▼
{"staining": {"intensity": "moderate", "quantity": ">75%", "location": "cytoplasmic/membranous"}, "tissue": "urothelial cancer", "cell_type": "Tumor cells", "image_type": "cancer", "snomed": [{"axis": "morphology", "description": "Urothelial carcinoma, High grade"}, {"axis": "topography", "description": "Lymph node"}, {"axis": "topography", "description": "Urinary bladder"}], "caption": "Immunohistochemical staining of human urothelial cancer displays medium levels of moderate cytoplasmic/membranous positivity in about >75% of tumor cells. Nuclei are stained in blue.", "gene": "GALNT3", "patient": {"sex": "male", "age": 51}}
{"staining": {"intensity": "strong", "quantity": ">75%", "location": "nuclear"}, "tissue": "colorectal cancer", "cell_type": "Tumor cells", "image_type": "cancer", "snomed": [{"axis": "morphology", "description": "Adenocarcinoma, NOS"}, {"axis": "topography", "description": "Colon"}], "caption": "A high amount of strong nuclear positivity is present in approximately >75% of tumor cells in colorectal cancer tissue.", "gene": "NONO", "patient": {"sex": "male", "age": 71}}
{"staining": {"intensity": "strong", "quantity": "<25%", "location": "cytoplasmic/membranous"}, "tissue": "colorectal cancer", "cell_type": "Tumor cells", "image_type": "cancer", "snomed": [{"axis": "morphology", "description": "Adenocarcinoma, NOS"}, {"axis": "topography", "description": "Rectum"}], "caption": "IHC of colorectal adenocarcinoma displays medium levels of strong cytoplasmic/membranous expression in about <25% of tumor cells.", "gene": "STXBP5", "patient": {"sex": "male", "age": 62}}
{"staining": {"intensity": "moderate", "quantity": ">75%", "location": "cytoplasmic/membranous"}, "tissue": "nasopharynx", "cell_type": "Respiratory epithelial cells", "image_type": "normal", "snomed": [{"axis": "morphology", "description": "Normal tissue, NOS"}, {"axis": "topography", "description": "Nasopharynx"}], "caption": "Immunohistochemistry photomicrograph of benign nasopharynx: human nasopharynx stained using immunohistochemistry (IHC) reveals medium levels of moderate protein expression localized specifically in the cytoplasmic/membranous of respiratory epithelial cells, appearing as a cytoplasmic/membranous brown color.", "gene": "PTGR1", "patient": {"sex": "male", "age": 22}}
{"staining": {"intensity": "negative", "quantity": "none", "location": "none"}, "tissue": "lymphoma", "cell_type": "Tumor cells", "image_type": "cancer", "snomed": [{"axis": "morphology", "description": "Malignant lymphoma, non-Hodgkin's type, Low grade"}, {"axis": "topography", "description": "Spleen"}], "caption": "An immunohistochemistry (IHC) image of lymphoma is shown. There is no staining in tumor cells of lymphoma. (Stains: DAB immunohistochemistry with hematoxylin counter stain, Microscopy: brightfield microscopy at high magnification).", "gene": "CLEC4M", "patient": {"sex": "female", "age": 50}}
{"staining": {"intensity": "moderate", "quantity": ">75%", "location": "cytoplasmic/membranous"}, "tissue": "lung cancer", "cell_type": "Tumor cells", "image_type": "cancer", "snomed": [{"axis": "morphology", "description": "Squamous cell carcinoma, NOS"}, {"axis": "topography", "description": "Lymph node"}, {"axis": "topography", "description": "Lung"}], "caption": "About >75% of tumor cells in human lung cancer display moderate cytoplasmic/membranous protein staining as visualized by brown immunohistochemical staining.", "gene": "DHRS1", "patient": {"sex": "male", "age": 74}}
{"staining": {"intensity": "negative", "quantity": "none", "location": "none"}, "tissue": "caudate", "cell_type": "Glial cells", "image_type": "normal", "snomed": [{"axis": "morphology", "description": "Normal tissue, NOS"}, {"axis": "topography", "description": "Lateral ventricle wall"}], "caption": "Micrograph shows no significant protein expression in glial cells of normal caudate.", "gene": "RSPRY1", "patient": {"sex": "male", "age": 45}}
▲
Please return the records above exactly as they are written.

#### RESULT OF THIS TASK:
{"staining": {"intensity": "moderate", "quantity": ">75%", "location": "cytoplasmic/membranous"}, "tissue": "urothelial cancer", "cell_type": "Tumor cells", "image_type": "cancer", "snomed": [{"axis": "morphology", "description": "Urothelial carcinoma, High grade"}, {"axis": "topography", "description": "Lymph node"}, {"axis": "topography", "description": "Urinary bladder"}], "caption": "Immunohistochemical staining of human urothelial cancer displays medium levels of moderate cytoplasmic/membranous positivity in about >75% of tumor cells. Nuclei are stained in blue.", "gene": "GALNT3", "patient": {"sex": "male", "age": 51}}
{"staining": {"intensity": "strong", "quantity": ">75%", "location": "nuclear"}, "tissue": "colorectal cancer", "cell_type": "Tumor cells", "image_type": "cancer", "snomed": [{"axis": "morphology", "description": "Adenocarcinoma, NOS"}, {"axis": "topography", "description": "Colon"}], "caption": "A high amount of strong nuclear positivity is present in approximately >75% of tumor cells in colorectal cancer tissue.", "gene": "NONO", "patient": {"sex": "male", "age": 71}}
{"staining": {"intensity": "strong", "quantity": "<25%", "location": "cytoplasmic/membranous"}, "tissue": "colorectal cancer", "cell_type": "Tumor cells", "image_type": "cancer", "snomed": [{"axis": "morphology", "description": "Adenocarcinoma, NOS"}, {"axis": "topography", "description": "Rectum"}], "caption": "IHC of colorectal adenocarcinoma displays medium levels of strong cytoplasmic/membranous expression in about <25% of tumor cells.", "gene": "STXBP5", "patient": {"sex": "male", "age": 62}}
{"staining": {"intensity": "moderate", "quantity": ">75%", "location": "cytoplasmic/membranous"}, "tissue": "nasopharynx", "cell_type": "Respiratory epithelial cells", "image_type": "normal", "snomed": [{"axis": "morphology", "description": "Normal tissue, NOS"}, {"axis": "topography", "description": "Nasopharynx"}], "caption": "Immunohistochemistry photomicrograph of benign nasopharynx: human nasopharynx stained using immunohistochemistry (IHC) reveals medium levels of moderate protein expression localized specifically in the cytoplasmic/membranous of respiratory epithelial cells, appearing as a cytoplasmic/membranous brown color.", "gene": "PTGR1", "patient": {"sex": "male", "age": 22}}
{"staining": {"intensity": "negative", "quantity": "none", "location": "none"}, "tissue": "lymphoma", "cell_type": "Tumor cells", "image_type": "cancer", "snomed": [{"axis": "morphology", "description": "Malignant lymphoma, non-Hodgkin's type, Low grade"}, {"axis": "topography", "description": "Spleen"}], "caption": "An immunohistochemistry (IHC) image of lymphoma is shown. There is no staining in tumor cells of lymphoma. (Stains: DAB immunohistochemistry with hematoxylin counter stain, Microscopy: brightfield microscopy at high magnification).", "gene": "CLEC4M", "patient": {"sex": "female", "age": 50}}
{"staining": {"intensity": "moderate", "quantity": ">75%", "location": "cytoplasmic/membranous"}, "tissue": "lung cancer", "cell_type": "Tumor cells", "image_type": "cancer", "snomed": [{"axis": "morphology", "description": "Squamous cell carcinoma, NOS"}, {"axis": "topography", "description": "Lymph node"}, {"axis": "topography", "description": "Lung"}], "caption": "About >75% of tumor cells in human lung cancer display moderate cytoplasmic/membranous protein staining as visualized by brown immunohistochemical staining.", "gene": "DHRS1", "patient": {"sex": "male", "age": 74}}
{"staining": {"intensity": "negative", "quantity": "none", "location": "none"}, "tissue": "caudate", "cell_type": "Glial cells", "image_type": "normal", "snomed": [{"axis": "morphology", "description": "Normal tissue, NOS"}, {"axis": "topography", "description": "Lateral ventricle wall"}], "caption": "Micrograph shows no significant protein expression in glial cells of normal caudate.", "gene": "RSPRY1", "patient": {"sex": "male", "age": 45}}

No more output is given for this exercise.